A man unafraid to challenge established business models, while also keeping his feet firmly on the ground, is Lars Christensen. He’s the co-founder of Saxo Bank, has a family office, Seier Capital, and is based in St Gallen, Switzerland. He sold his final stake in Saxo in 2018. A man who relishes sports, Christensen is co-owner of FC Copenhagen, the Danish football team. While at Saxo, the firm was a prominent sponsor of a Tour de France team (winning in 2008 and 2010) and has also been prominent in other cycling races. 

And now Christensen has another creation to look after: The Swiss business Concordium Blockchain, based in Zug. It is designed to provide compliant services for distributed ledger technology. 

“We are trying to build a strong foundation for other people who want to use blockchain that is 'off-the-shelf’ and stays stable,” he told this news service in an interview. “We are taking the best of what is in blockchain and trying to marry it with the real world.”

Christensen said he is not a fan of the more overtly “disruptive,” noisy side of cryptocurrencies and their like. A lot of the regulations being considered and applied to these technologies are “reasonable and necessary,” he said.

Blockchain is the first example of a genuinely transformative technology that Christensen has seen since the internet. Saxo, founded in the early 90s, was launched at a time when the internet was a nascent technology, he said. 

“Saxo was based on the internet…I was looking to start it in 1994 and it was seen as extremely nerdy and that it was a fad that would go away. I have never seen a new technology with as much market potential as the internet until I saw blockchain.”

A quick reminder of what blockchain is: A blockchain is a distributed database or ledger that is shared among the nodes of a computer network. A blockchain stores information in digital format. Blockchains are best known for their crucial role in cryptocurrency systems, such as bitcoin, for maintaining a secure and decentralised record of transactions. The key point is that blockchain guarantees the fidelity and security of a record of data and generates trust without the need for a trusted third party. A blockchain collects information together in groups, known as blocks, that hold sets of information – hence the name “blockchain.”

This technology continues to be an important investment area for big financial players. To give one example, European funds platform Allfunds how has a sister business, Allfunds Blockchain, focused entirely on making the most of this technology. In another case, JP Morgan uses blockchain for collateral settlements.

There’s a palpable air of excitement. In a recent paper, Blockchain – The New Economy of Trust, Goldman Sachs wrote: “Blockchain has the potential to change the way we buy and sell, interact with government and verify the authenticity of everything from property titles to organic vegetables.” When the Wall Street bigshots got involved, the game changed. 

Trust and verify
Christensen is enthusiastic about blockchain’s potential. For example, it produces “immutable data,” he said. With the internet, there is a single point of value and data can be corrupted. That can’t occur with blockchain.

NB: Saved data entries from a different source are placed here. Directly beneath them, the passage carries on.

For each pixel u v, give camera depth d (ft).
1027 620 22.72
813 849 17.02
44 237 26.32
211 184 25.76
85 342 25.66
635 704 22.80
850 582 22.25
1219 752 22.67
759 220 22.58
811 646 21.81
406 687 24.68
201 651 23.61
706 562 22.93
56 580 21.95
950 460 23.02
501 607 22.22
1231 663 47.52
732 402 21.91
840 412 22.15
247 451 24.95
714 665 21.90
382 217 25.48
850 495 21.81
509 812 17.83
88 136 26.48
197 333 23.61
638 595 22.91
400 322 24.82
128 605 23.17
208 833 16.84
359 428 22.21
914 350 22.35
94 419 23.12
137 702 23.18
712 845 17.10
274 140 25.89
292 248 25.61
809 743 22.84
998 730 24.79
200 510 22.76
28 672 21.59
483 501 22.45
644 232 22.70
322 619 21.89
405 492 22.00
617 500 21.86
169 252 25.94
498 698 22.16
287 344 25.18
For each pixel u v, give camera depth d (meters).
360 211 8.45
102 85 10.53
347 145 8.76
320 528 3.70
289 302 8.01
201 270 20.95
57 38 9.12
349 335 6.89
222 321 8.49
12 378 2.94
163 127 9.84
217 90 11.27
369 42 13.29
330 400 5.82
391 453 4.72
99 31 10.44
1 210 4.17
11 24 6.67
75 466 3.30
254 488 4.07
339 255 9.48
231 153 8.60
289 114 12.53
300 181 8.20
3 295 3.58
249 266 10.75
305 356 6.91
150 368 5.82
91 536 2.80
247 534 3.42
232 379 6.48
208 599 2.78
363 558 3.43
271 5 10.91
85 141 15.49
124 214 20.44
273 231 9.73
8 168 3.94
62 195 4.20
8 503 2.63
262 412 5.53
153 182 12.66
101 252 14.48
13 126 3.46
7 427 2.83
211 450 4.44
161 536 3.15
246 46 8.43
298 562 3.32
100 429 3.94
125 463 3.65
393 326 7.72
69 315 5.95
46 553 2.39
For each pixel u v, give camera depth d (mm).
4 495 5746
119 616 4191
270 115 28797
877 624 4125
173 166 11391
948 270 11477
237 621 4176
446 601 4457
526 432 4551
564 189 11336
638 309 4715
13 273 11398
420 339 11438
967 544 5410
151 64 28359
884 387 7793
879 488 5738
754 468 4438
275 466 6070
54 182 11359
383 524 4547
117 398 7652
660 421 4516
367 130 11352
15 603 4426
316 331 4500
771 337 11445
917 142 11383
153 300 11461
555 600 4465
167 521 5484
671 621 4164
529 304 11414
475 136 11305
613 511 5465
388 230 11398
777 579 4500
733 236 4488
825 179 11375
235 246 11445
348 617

For example, with non-fungible tokens, blockchain can be used to register ownership in a completely immutable way, Christensen said. “We can store it [music, art, other entities] with complete certainty that it stays there.”

“This form of registration of certainty in assets is not just a big improvement, but it allows you to tap into new forms of ownership data,” he said, referring to areas such as intellectual property (patents, copyrights, trademarks, etc).

In fact, Christensen said, intellectual property is a “much-overlooked asset class.” 

The rise of platforms such as Youtube and Spotify are reminders that artists and other creators often receive scant return for their work. Blockchain changes the game in their favour, he said.

Another quality of blockchain tech is “finality.” “Once a deal is done, it is done and [is] not reversible.” This contrasts with some of the failed trades and problems that arose in the foreign exchange markets – a field Christensen knows well from his Saxo days.

“This has huge implications…a lot of capital is consumed by the banks for these short periods of insecurity. This will lower capital requirements,” he continued.